IV-WDM-Sander-disruptiv-RC-Beitrag (Bild: rc – research & consulting GmbH)

Der CX-Impact Simulator, den Sie vorstellen, wurde beim BVM-Kongress prämiert. Was verleiht ihm die Ehre, was macht ihn besonders, was unterscheidet ihn von anderen? 

Ingo Sander: Die Kriterien des Innovationspreises sind ja klar definiert und werden von der Fachjury auch sehr genau beachtet: neben dem Kernaspekt der Innovation zählen dazu vor allem der Impact, also die Businessrelevanz, die breite Anwendbarkeit, aber auch die Praktikabilität und der messbare Vorteil gegenüber bestehenden Ansätzen, also alles wichtige Faktoren, die für die Unternehmen einen messbaren Mehrwert bedeuten.

Wie genau kann ein solcher Simulator die Zukunft tatsächlich abbilden? 

Ingo Sander: Bei der Frage kann ich mir das Bonmot „alle Voraussagen sind schwierig, vor allem, wenn Sie die Zukunft betreffen“ einfach nicht verkneifen. Aber Spaß beiseite, natürlich gilt für dieses, wie für alle anderen Prognosemodelle auch, dass diese immer unter bestimmten, definierten, Rahmenbedingungen funktionieren und immer auch mit Unsicherheiten behaftet sind. Wichtig ist dabei aber, dass man diese Grenzbedingungen möglichst genau angibt und damit den Grad der Unsicherheit kennt. Und das haben wir getan. Ähnliche Prinzipien kennen wir ja auch aus der Inferenzstatistik. Schwierig wird es vor allem bei disruptiven Vorgängen und – siehe da – genau das haben wir dann ja mit der Corona Pandemie gleich direkt erlebt. Wir haben das Modell dann sofort mit den aktuellen Daten aus den ersten, besonders disruptiven Pandemiemonaten überprüft. Dabei zeigte sich erfreulicherweise, das das Modell seine sehr hohe Güte behielt und damit belegt war, dass die entwickelte Modellstruktur auch in Corona-Zeiten weiterhin sinnvoll genutzt werden kann. Inhaltlich ergaben sich natürlich deutliche Änderungen, z.B. dass sich – wie ja bekannt ist – die Pünktlichkeit wie bei fast allen öffentlichen Verkehrsmittel verbesserte und damit auch die Pünktlichkeitszufriedenheit. Wichtiger wurden im Modell der Aspekt, wie viel freien Platz man um sich herum hat und die Sauberkeit am Platz. Man sieht, dass das Modell bei Fütterung mit den jeweils aktuellen Daten sehr akkurate Aussagen ermöglicht. Voraussagen kann das Modell eine Pandemie-Situation natürlich nicht. Aber bei regelmäßiger Aktualisierung kann man, wie man sieht, selbst bei solchen Situationen gut und schnell reagieren. Uns reichen dafür schon weniger als 500 Fälle.

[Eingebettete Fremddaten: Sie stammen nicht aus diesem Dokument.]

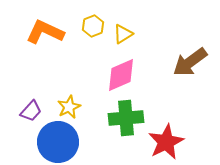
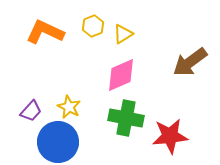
yellow star: rotated 20 degrees counterclockwise
green cross: rotated 16 degrees clockwise
red star: moved 4 px right, 6 px up; rotated 21 degrees clockwise
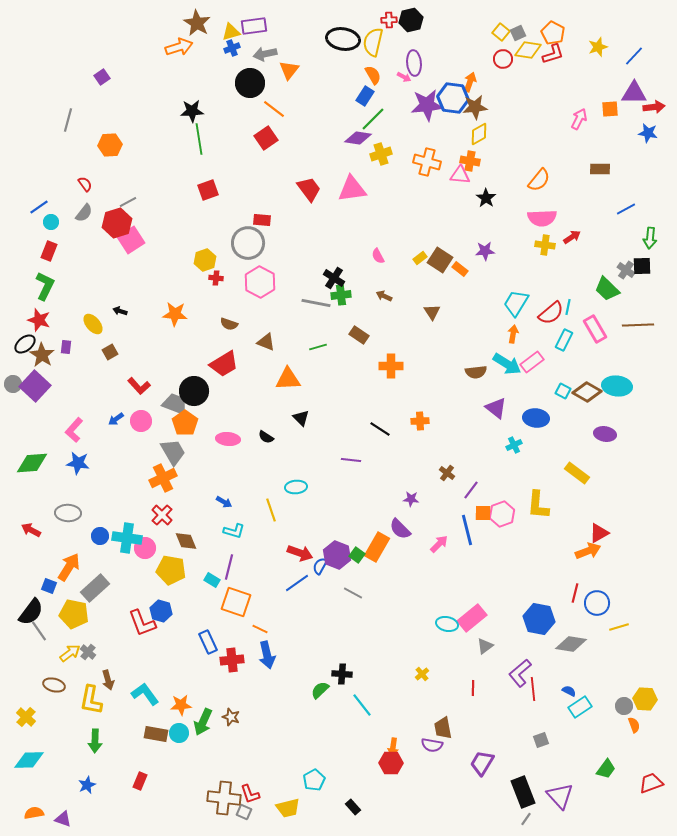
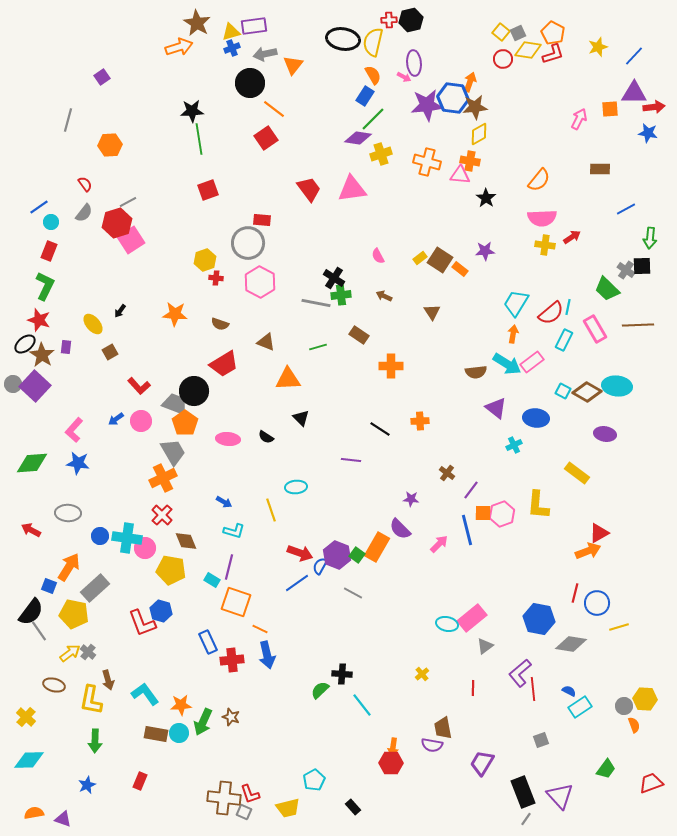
orange triangle at (289, 70): moved 4 px right, 5 px up
black arrow at (120, 311): rotated 72 degrees counterclockwise
brown semicircle at (229, 324): moved 9 px left
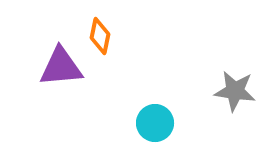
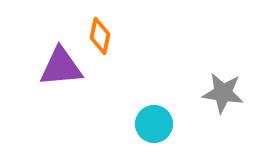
gray star: moved 12 px left, 2 px down
cyan circle: moved 1 px left, 1 px down
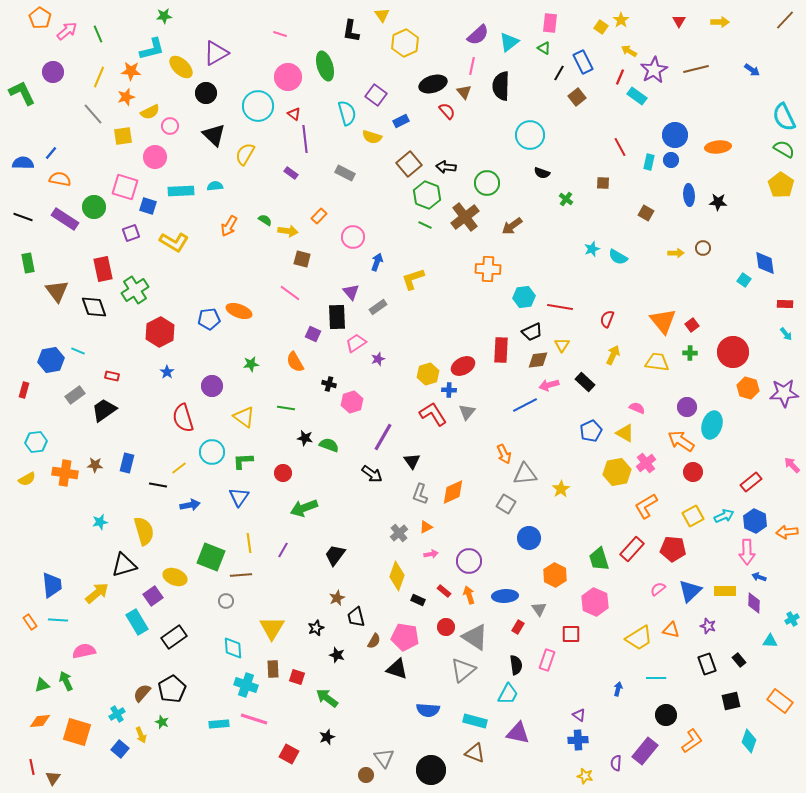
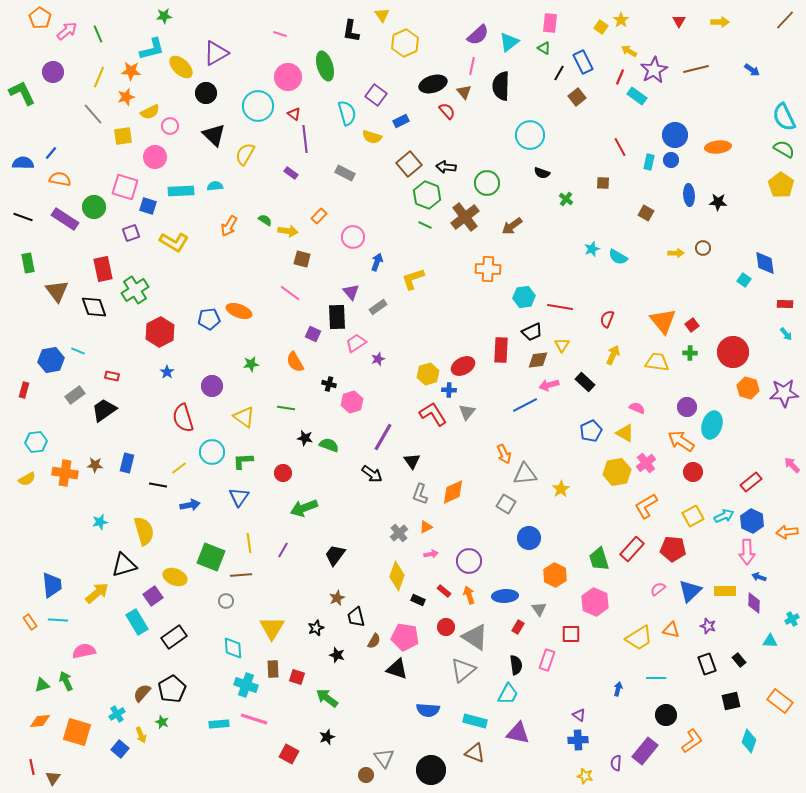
blue hexagon at (755, 521): moved 3 px left
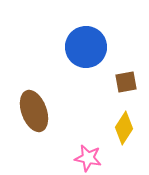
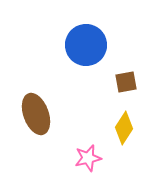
blue circle: moved 2 px up
brown ellipse: moved 2 px right, 3 px down
pink star: rotated 24 degrees counterclockwise
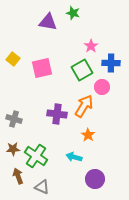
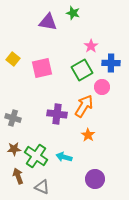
gray cross: moved 1 px left, 1 px up
brown star: moved 1 px right
cyan arrow: moved 10 px left
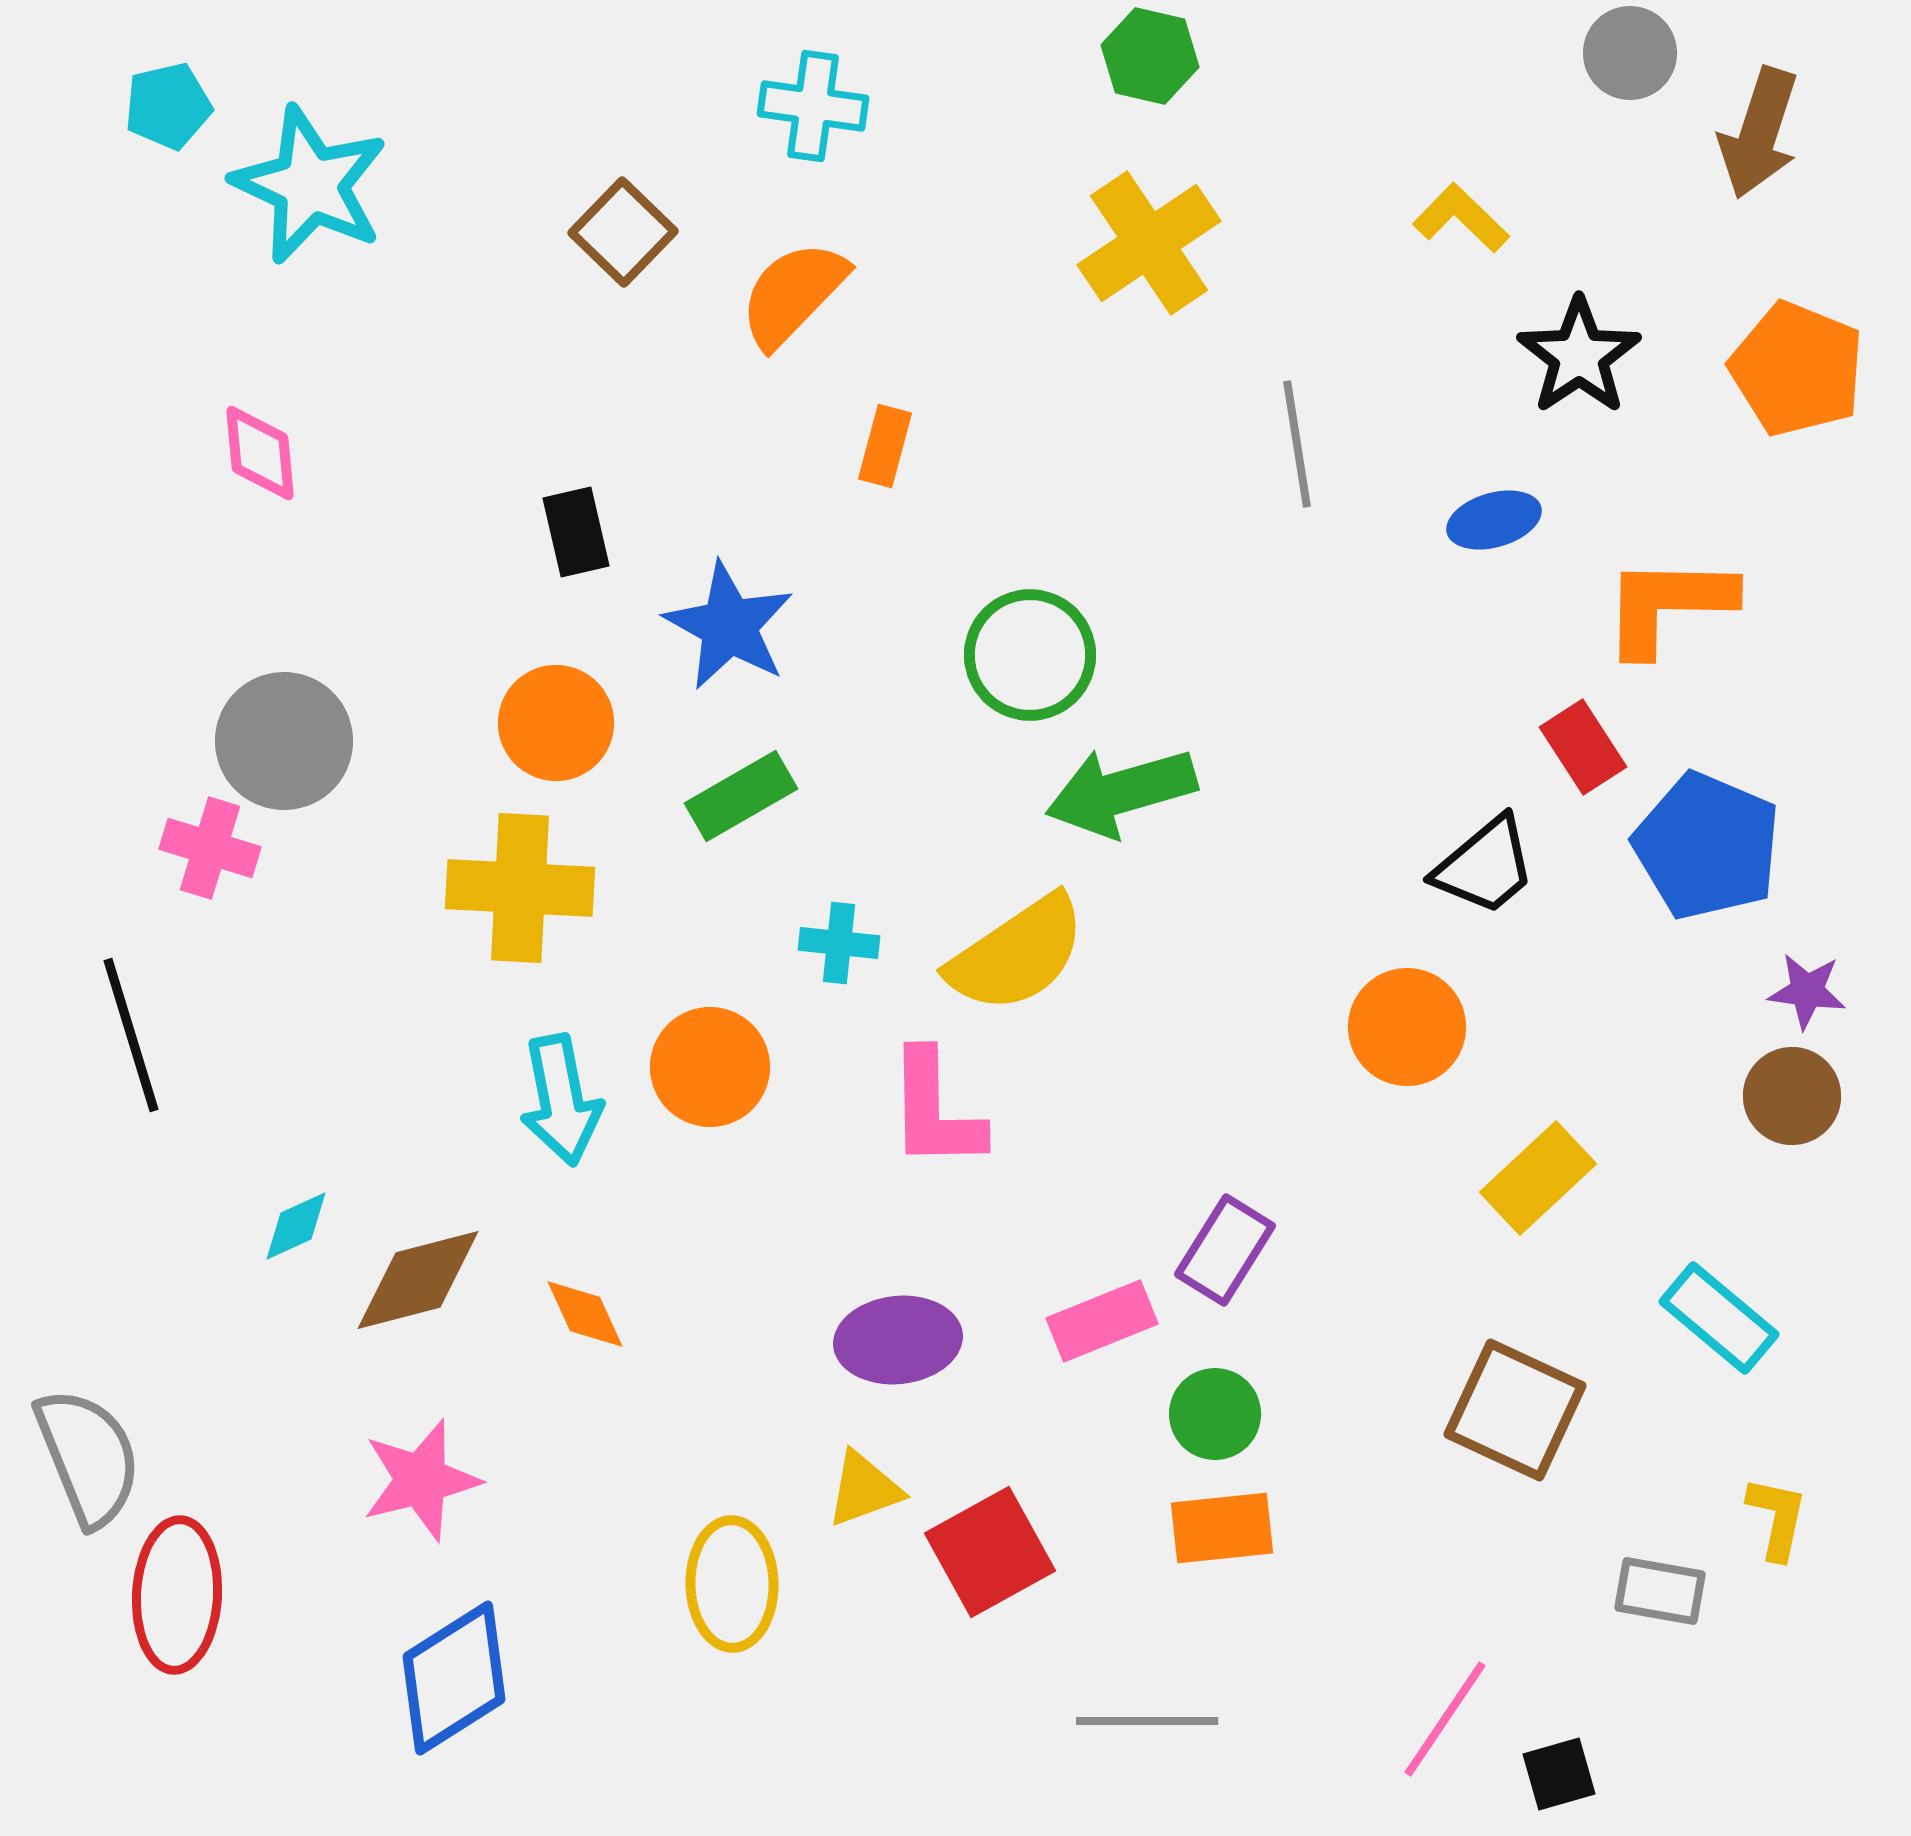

Die Basis bildet ein dezidiertes Kundenzufriedenheitsmodell. Wie entscheidend ist die Genauigkeit dieses Modells für spätere möglichst realitätsnahe Simulationen? 

Ingo Sander: Ganz klar, eine saubere Definition des Modells und eine gute Operationalisierung im Fragebogen sind wichtige Voraussetzungen für hochwertige Simulationen. Hier muss man sich im Vorfeld ein theoretisches Modell überlegen, wie die verschiedenen Variablen logisch zusammenhängen. Wir haben dies in zwei Workshops mit der Deutschen Bahn und Ifad getan und hier unsere gesammelten Erfahrungen eingebracht. Über einige Pilotwellen haben wir dann die logische Modellstruktur immer weiter optimiert. Wobei man sagen muss, dass auch das erste Modell im ersten Pilot schon sehr gute Ergebnisse erbrachte.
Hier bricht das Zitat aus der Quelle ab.